D’un point de vue gestaltiste, l’interprétation et la reconnaissance potentielle d’une signification en rapport avec un usage manifesté renvoient certainement à un phénomène d’insight à travers lequel se stabilise la bonne forme et qui retient sa typicalité à toutes fins utiles. On a ici un bon exemple de cette objectivité phénoménologique à travers laquelle est prise en compte à la fois l’extériorité constitutive de l’expérience et l’intériorité du sujet percevant  et agissant… et de ce dépassement d’opposition intérieur / extérieur dans la construction des « objets » que nous prenons en compte.

    Enfin, il n’est pas inutile de réfléchir à cette notion de bonne forme.
    La construction des bonnes formes est ainsi dépendante du hasard et de la stabilisation à travers l’indifférencié apparent de quelque chose qui va fonctionner selon une logique propre en rapport avec des propriétés renvoyées à des pertinences indépendantes de celles qui président à son domaine de constitution.
    L’élaboration/reconnaissance d’un style, d’un niveau de langue, d’un système de codage dans uns co-construction intersubjectivement élaborée traduit, matérialise, actualise une bonne forme. Laquelle dès qu’elle est « objectivée » décontextualisée, c’est-à-dire donnée en tant que telle, se stabilise comme type et change de statut pour devenir signe.
    Mais dès lors, de ne plus inclure dans le circuit les sujets qui l’actualisaient conduit à sa réification

    La bonne forme n’est pas dans une représentation linguistique et/ou langagière concrètement matérialisée parce qu’elle inclut également les acteurs qui la manifestent, leurs stratégies et leurs intentionnalités.

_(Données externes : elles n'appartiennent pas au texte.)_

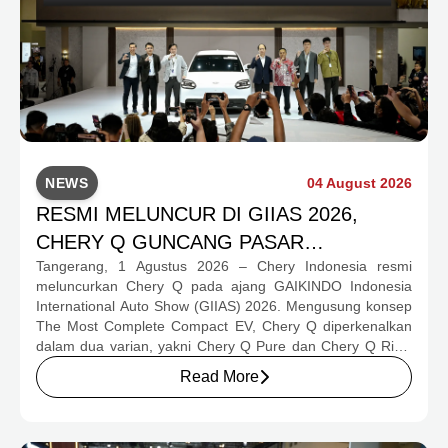
NEWS
04 August 2026
RESMI MELUNCUR DI GIIAS 2026,
CHERY Q GUNCANG PASAR
Tangerang, 1 Agustus 2026 – Chery Indonesia resmi
OTOMOTIF MELALUI HARGA SPESIAL
meluncurkan Chery Q pada ajang GAIKINDO Indonesia
MULAI RP239,9 JUTA
International Auto Show (GIIAS) 2026. Mengusung konsep
The Most Complete Compact EV, Chery Q diperkenalkan
dalam dua varian, yakni Chery Q Pure dan Chery Q Rizz,
untuk mengakomodasi kebutuhan mobilitas serta
Read More
preferensi konsumen yang berbeda.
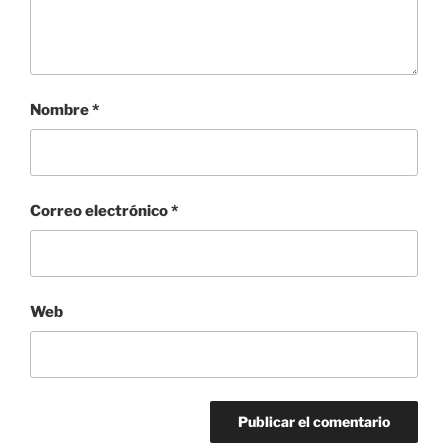
Nombre
*
Correo electrónico
*
Web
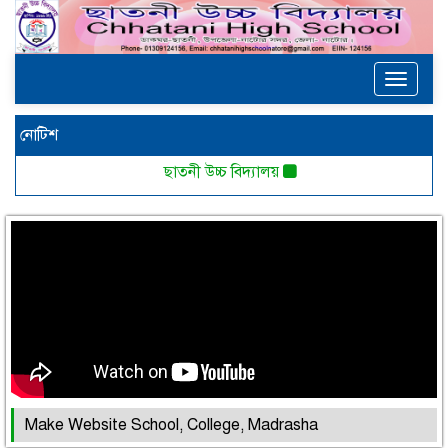
Toggle
navigat
নোটিশ
ছাতনী উচ্চ বিদ্যালয়
Make Website School, College, Madrasha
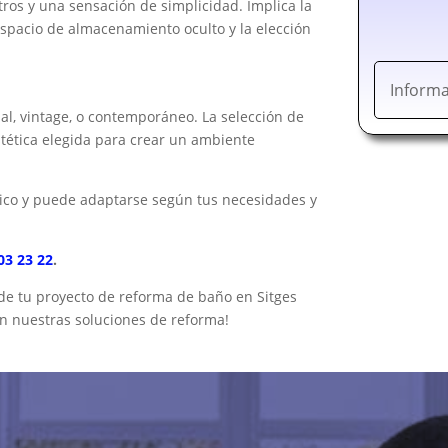
tros y una sensación de simplicidad. Implica la
espacio de almacenamiento oculto y la elección
Informa
ial, vintage, o contemporáneo. La selección de
stética elegida para crear un ambiente
nico y puede adaptarse según tus necesidades y
03 23 22
.
 de tu proyecto de reforma de baño en Sitges
on nuestras soluciones de reforma!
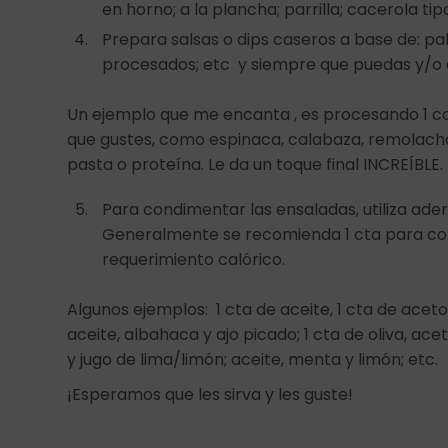
en horno; a la plancha; parrilla; cacerola tip
Prepara salsas o dips caseros a base de: pa
procesados; etc y siempre que puedas y/o 
Un ejemplo que me encanta , es procesando 1 cd
que gustes, como espinaca, calabaza, remolacha,
pasta o proteína. Le da un toque final INCREÍBLE.
Para condimentar las ensaladas, utiliza ader
Generalmente se recomienda 1 cta para con
requerimiento calórico.
Algunos ejemplos: 1 cta de aceite, 1 cta de aceto, a
aceite, albahaca y ajo picado; 1 cta de oliva, ac
y jugo de lima/limón; aceite, menta y limón; etc.
¡Esperamos que les sirva y les guste!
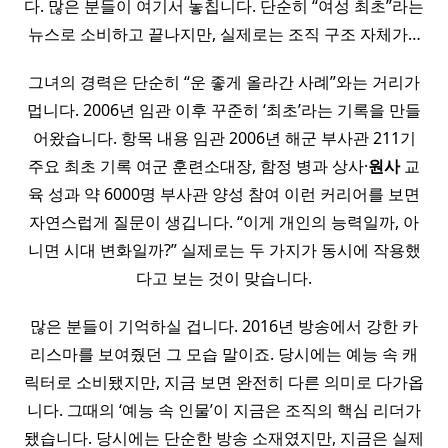
다. 많은 분들이 여기서 놓칩니다. 단순히 “여성 최초”라는
뉴스로 소비하고 끝나지만, 실제로는 조직 구조 자체가…
그녀의 경력은 단순히 “운 좋게 올라간 사례”와는 거리가
멉니다. 2006년 임관 이후 꾸준히 ‘최초’라는 기록을 만들
어왔습니다. 항목 내용 임관 2006년 해군 부사관 211기
주요 최초 기록 여군 훈련소대장, 함정 병과 상사·
원사
교
육 성과 약 6000명 부사관 양성 참여 이런 커리어를 보면
자연스럽게 질문이 생깁니다. “이게 개인의 능력일까, 아
니면 시대 변화일까?” 실제로는 두 가지가 동시에 작용했
다고 보는 것이 맞습니다.
많은 분들이 기억하실 겁니다. 2016년 방송에서 강한 카
리스마를 보여줬던 그 모습 말이죠. 당시에는 예능 속 캐
릭터로 소비됐지만, 지금 보면 완전히 다른 의미로 다가옵
니다. 그때의 ‘예능 속 인물’이 지금은 조직의 핵심 리더가
됐습니다. 당시에는 단순한 방송 소재였지만, 지금은 실제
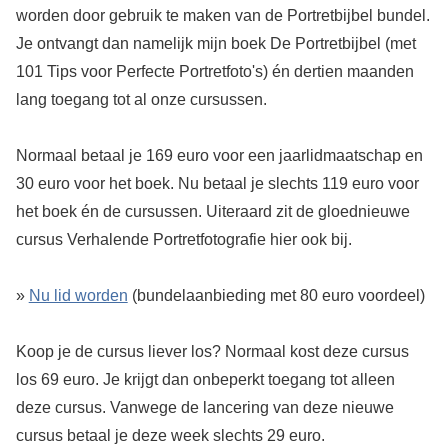
worden door gebruik te maken van de Portretbijbel bundel.
Je ontvangt dan namelijk mijn boek De Portretbijbel (met
101 Tips voor Perfecte Portretfoto's) én dertien maanden
lang toegang tot al onze cursussen.
Normaal betaal je 169 euro voor een jaarlidmaatschap en
30 euro voor het boek. Nu betaal je slechts 119 euro voor
het boek én de cursussen. Uiteraard zit de gloednieuwe
cursus Verhalende Portretfotografie hier ook bij.
»
Nu lid worden
(bundelaanbieding met 80 euro voordeel)
Koop je de cursus liever los? Normaal kost deze cursus
los 69 euro. Je krijgt dan onbeperkt toegang tot alleen
deze cursus. Vanwege de lancering van deze nieuwe
cursus betaal je deze week slechts 29 euro.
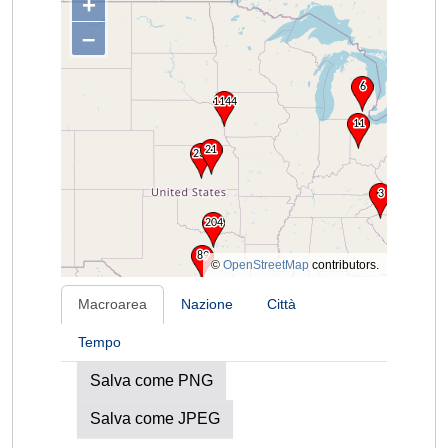
+
–
©
OpenStreetMap
contributors.
Macroarea
Nazione
Città
Tempo
Salva come PNG
Salva come JPEG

C’est pourquoi la bonne forme ne peut jamais être autre chose qu’une forme « présentée » continûment, présentée de façon réitérée (re-présentée). Toute « représentation » (et non pas re-présentation) implique un écart qui transforme la bonne forme en question  en type de bonne forme (bonne forme-type). Or un type est une abstraction. Pas une manifestation ! Et toute utilisation du (référenciation au) type visant à s’y conformer le nie et le sclérose par le fait même de le reconnaître en tant que type… Et par le fait de cet usage décontextualisé.
    Des exemples référés à des intentionnalités diverses de « reproduction » de style (qu’il s’agisse de vouloir s’identifier à, de se conformer, de se moquer, etc.) illustrent cela. De même le « langage des jeunes » des animateurs de radio et sa perception corrélative par les groupes de jeunes…



Références utiles non disponibles sur le site :

P. Guillaume, 1979, La psychologie de la forme, Flammarion
W. Köhler, édit française : 1964, Psychologie de la forme, Gallimard

V. Rosenthal & Y-M Visetti, 2003, Köhler, Les Belles Lettres
V. Rosenthal & Y.-M. Visetti, Sens et temps de la Gestalt, Intellectica, 1999/1, pp. 147-227
P. Cadiot & Y-M Visetti, 2001, Pour une théorie des formes sémantiques, PUF

Edgar Morin  Jean-Louis Lemoigne , 1999, L'Intelligence de la complexité, L'harmattan
E. Morin, 1994, La complexité humaine, Flammarion
(et l’ensemble des volumes de « La Méthode »)

Lévi-Strauss, Cl. (1962), La pensée sauvage, Paris : Plon.